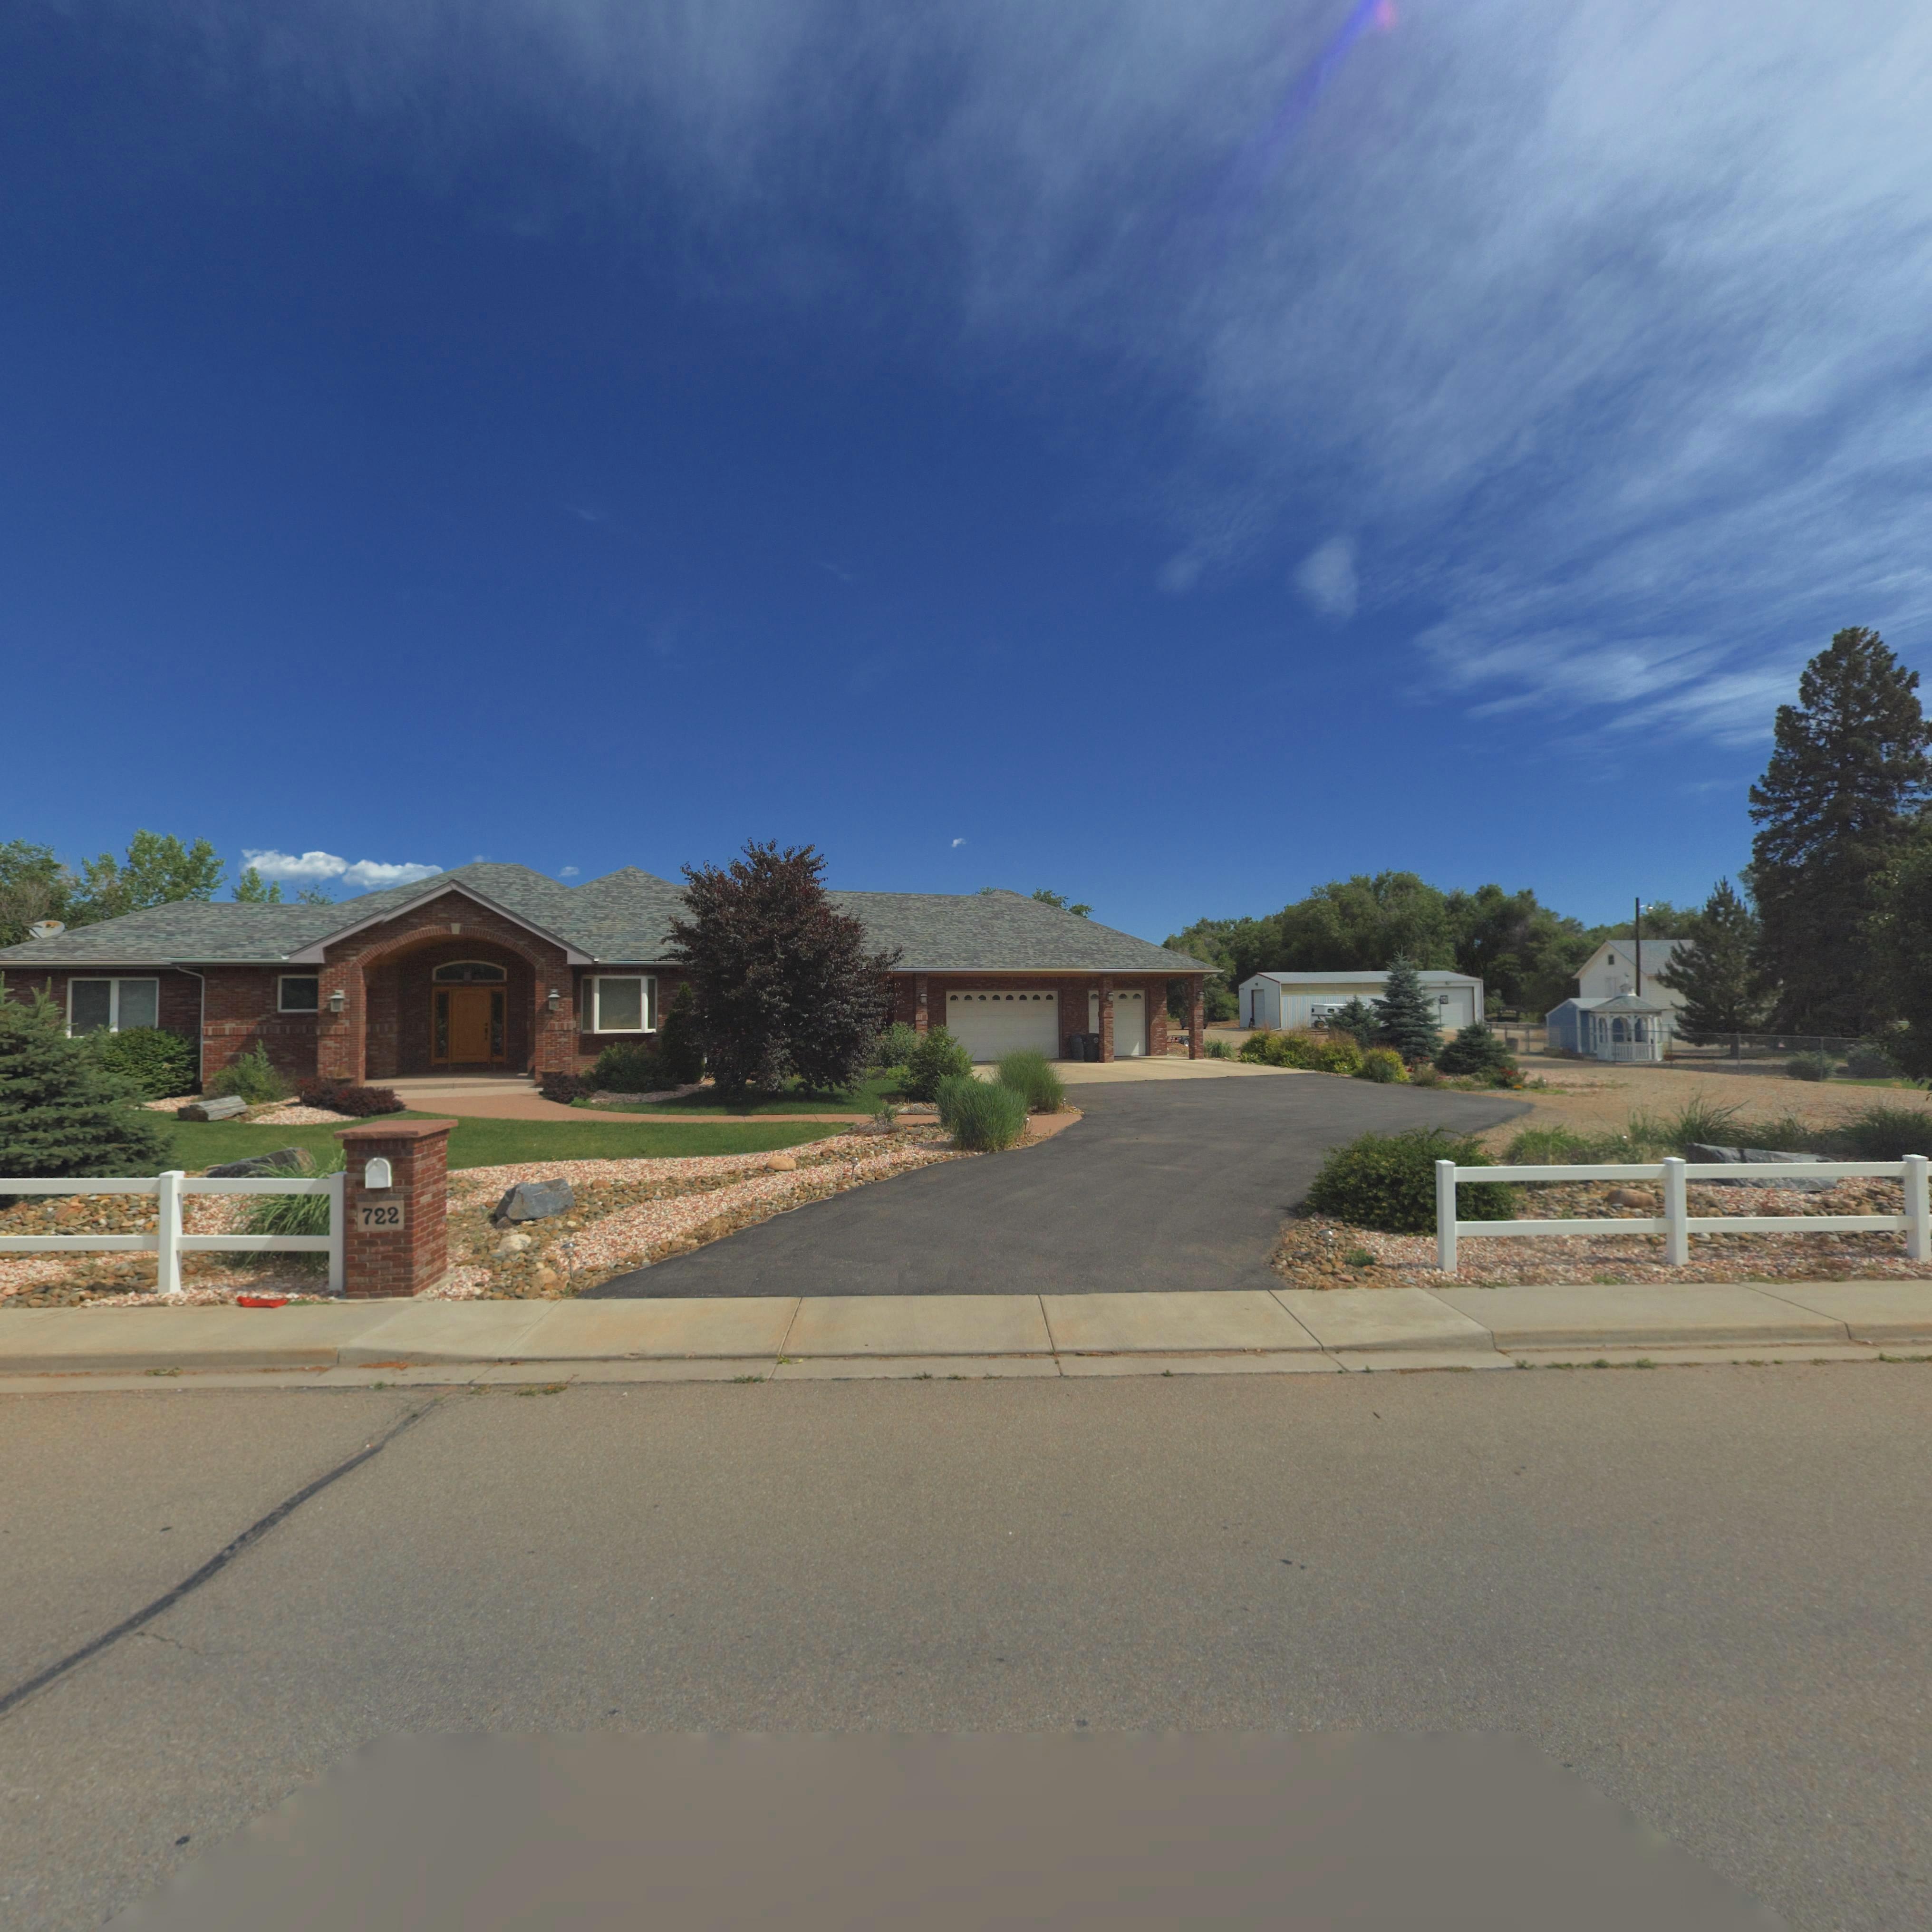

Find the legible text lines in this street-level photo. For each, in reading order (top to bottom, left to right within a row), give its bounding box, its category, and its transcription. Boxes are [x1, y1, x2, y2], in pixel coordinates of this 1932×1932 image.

[361, 1206, 399, 1225] StreetNumber: 722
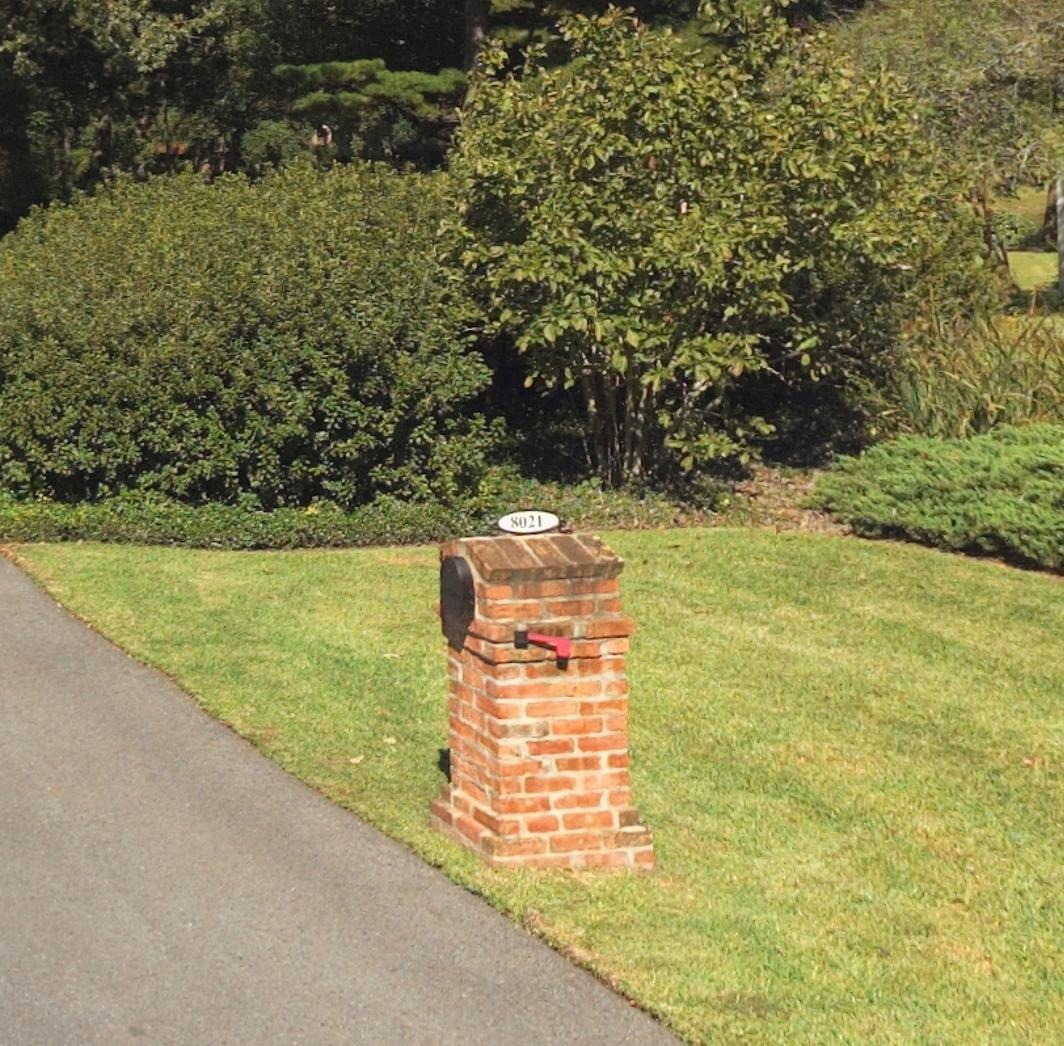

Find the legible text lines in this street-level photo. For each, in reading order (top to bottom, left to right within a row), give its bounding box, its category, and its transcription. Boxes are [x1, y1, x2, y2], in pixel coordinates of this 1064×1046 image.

[510, 515, 543, 530] StreetNumber: 8021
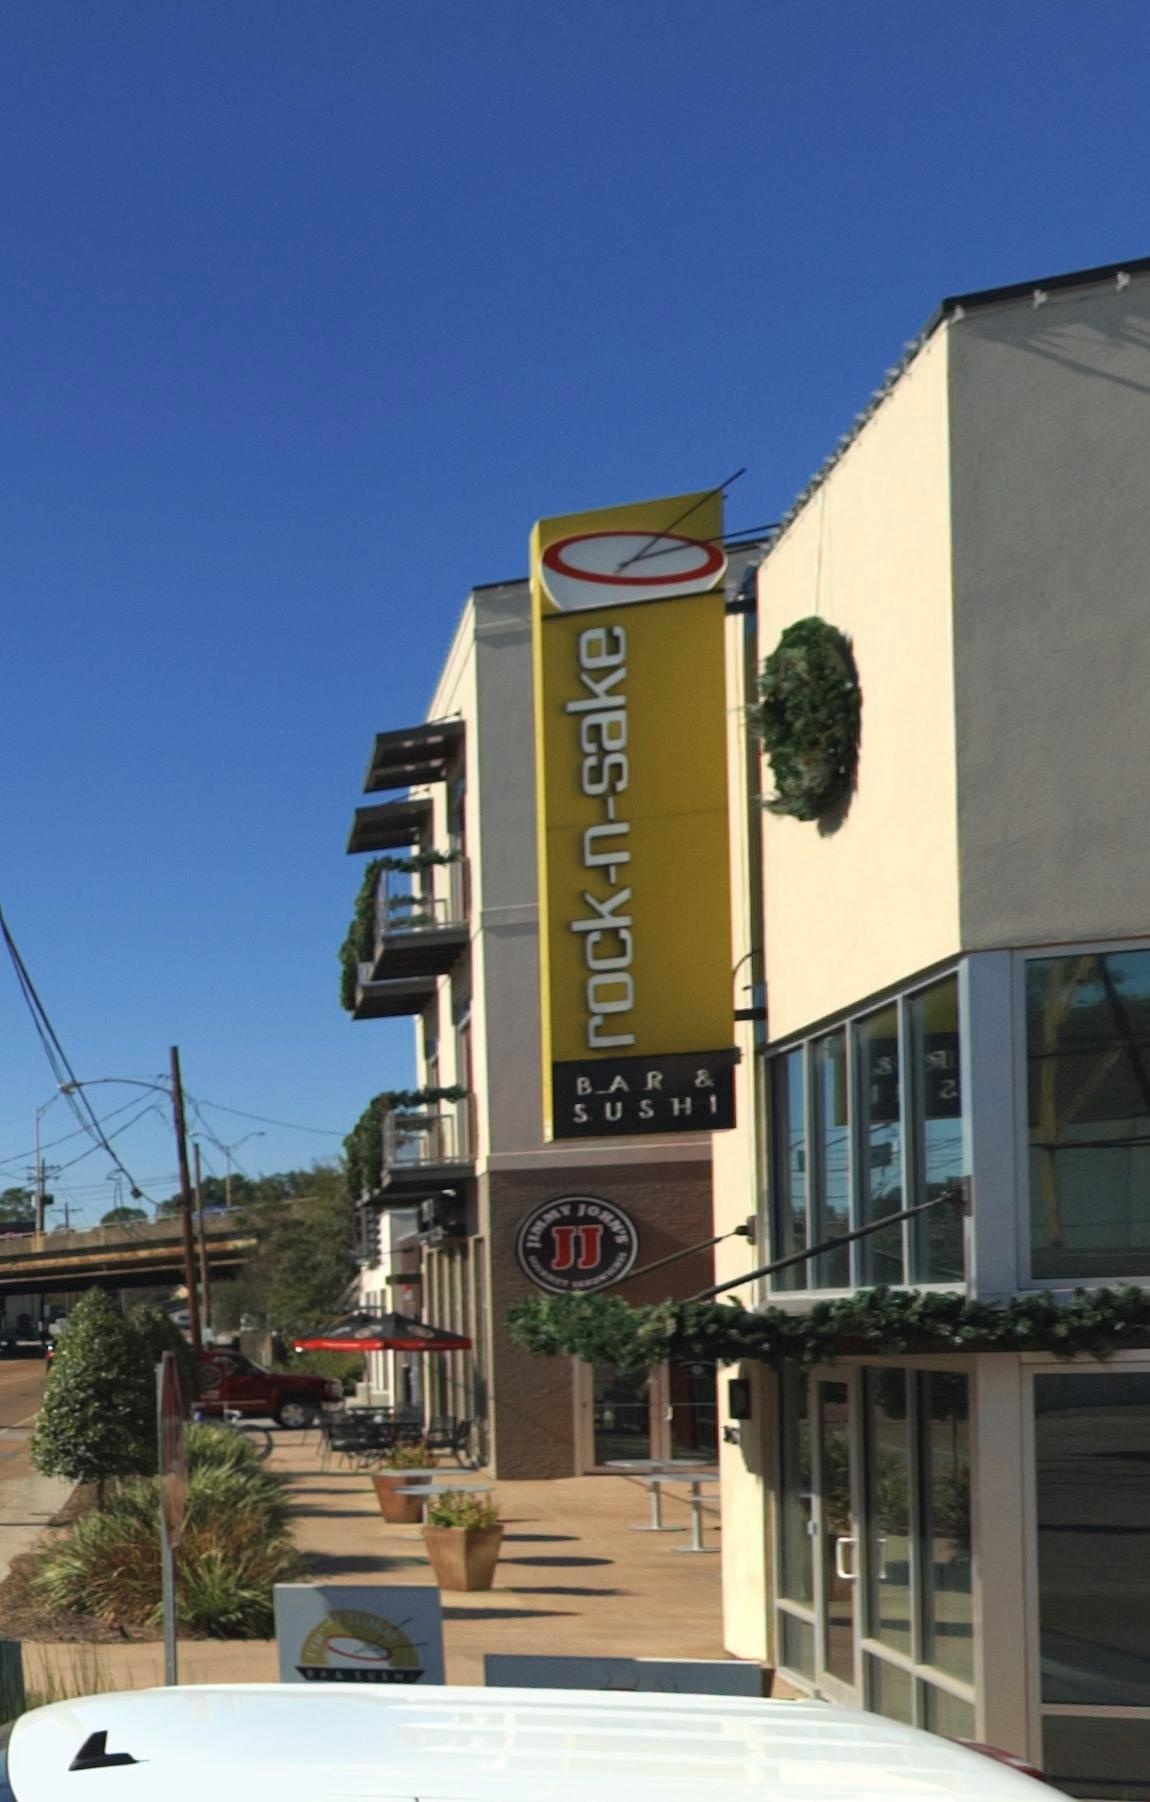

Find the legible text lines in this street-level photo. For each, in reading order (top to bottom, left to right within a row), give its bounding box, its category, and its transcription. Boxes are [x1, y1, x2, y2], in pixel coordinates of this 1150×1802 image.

[565, 621, 638, 1051] BusinessName: rock-n-sake
[573, 1068, 666, 1098] None: BAR
[571, 1091, 721, 1127] None: SUSHI
[550, 1224, 602, 1269] None: JJ
[524, 1202, 632, 1251] BusinessName: JIMMY JOHN'S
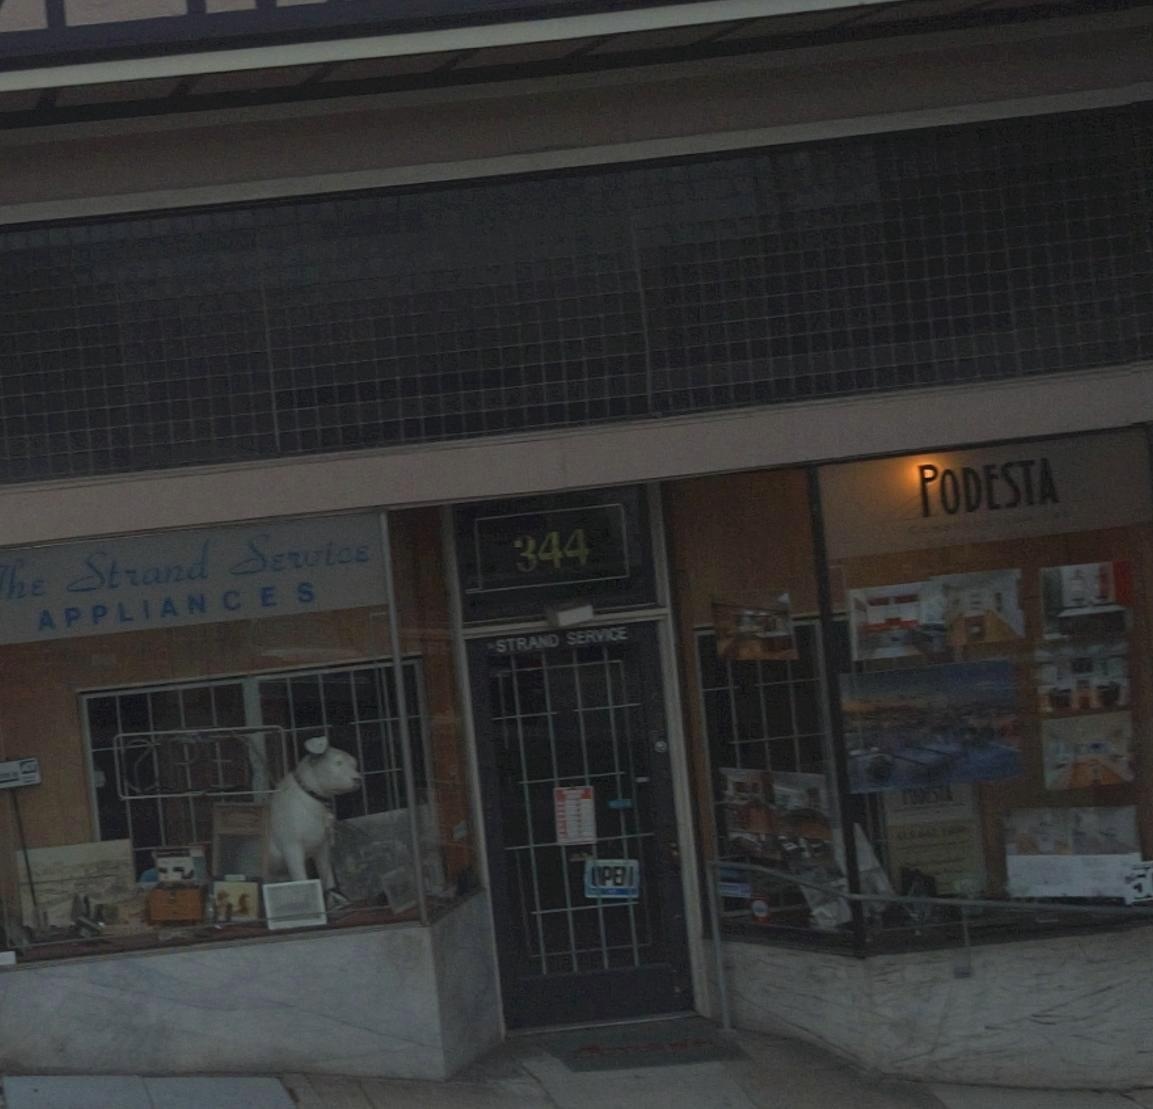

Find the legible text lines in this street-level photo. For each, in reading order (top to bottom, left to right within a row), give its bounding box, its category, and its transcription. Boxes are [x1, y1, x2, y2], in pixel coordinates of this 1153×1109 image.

[916, 456, 1063, 519] None: PODESTA
[5, 529, 371, 603] BusinessName: he Strand Service
[512, 526, 593, 575] StreetNumber: 344
[35, 579, 316, 631] None: APPLIANCES
[485, 641, 495, 650] BusinessName: The
[494, 625, 630, 654] BusinessName: STRAND SERVICE
[21, 760, 39, 773] None: ADT
[119, 733, 283, 796] None: OPEN
[601, 865, 624, 886] None: PE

与えられた指示: 上の一覧全体を、「street-level」をすべて「streetside」に置き換えて書き直し、それ以外は一切変えないでください。画像は回答に含めないでください。

完成した作業:
Find the legible text lines in this streetside photo. For each, in reading order (top to bottom, left to right within a row), give its bounding box, its category, and its transcription. Boxes are [x1, y1, x2, y2], in pixel coordinates of this 1932×1932 image.

[361, 1206, 399, 1225] StreetNumber: 722

Find the legible text lines in this streetside photo. For each, in reading order (top to bottom, left to right within a row), give its bounding box, its category, and its transcription. Boxes are [x1, y1, x2, y2], in pixel coordinates of this 1064×1046 image.

[510, 515, 543, 530] StreetNumber: 8021

Find the legible text lines in this streetside photo. For each, in reading order (top to bottom, left to right within a row), give its bounding box, its category, and its transcription. Boxes are [x1, y1, x2, y2], in pixel coordinates of this 1150×1802 image.

[565, 621, 638, 1051] BusinessName: rock-n-sake
[573, 1068, 666, 1098] None: BAR
[571, 1091, 721, 1127] None: SUSHI
[550, 1224, 602, 1269] None: JJ
[524, 1202, 632, 1251] BusinessName: JIMMY JOHN'S

Find the legible text lines in this streetside photo. For each, in reading order (top to bottom, left to right within a row), give its bounding box, its category, and its transcription. Boxes are [x1, y1, x2, y2], in pixel coordinates of this 1153×1109 image.

[916, 456, 1063, 519] None: PODESTA
[5, 529, 371, 603] BusinessName: he Strand Service
[512, 526, 593, 575] StreetNumber: 344
[35, 579, 316, 631] None: APPLIANCES
[485, 641, 495, 650] BusinessName: The
[494, 625, 630, 654] BusinessName: STRAND SERVICE
[21, 760, 39, 773] None: ADT
[119, 733, 283, 796] None: OPEN
[601, 865, 624, 886] None: PE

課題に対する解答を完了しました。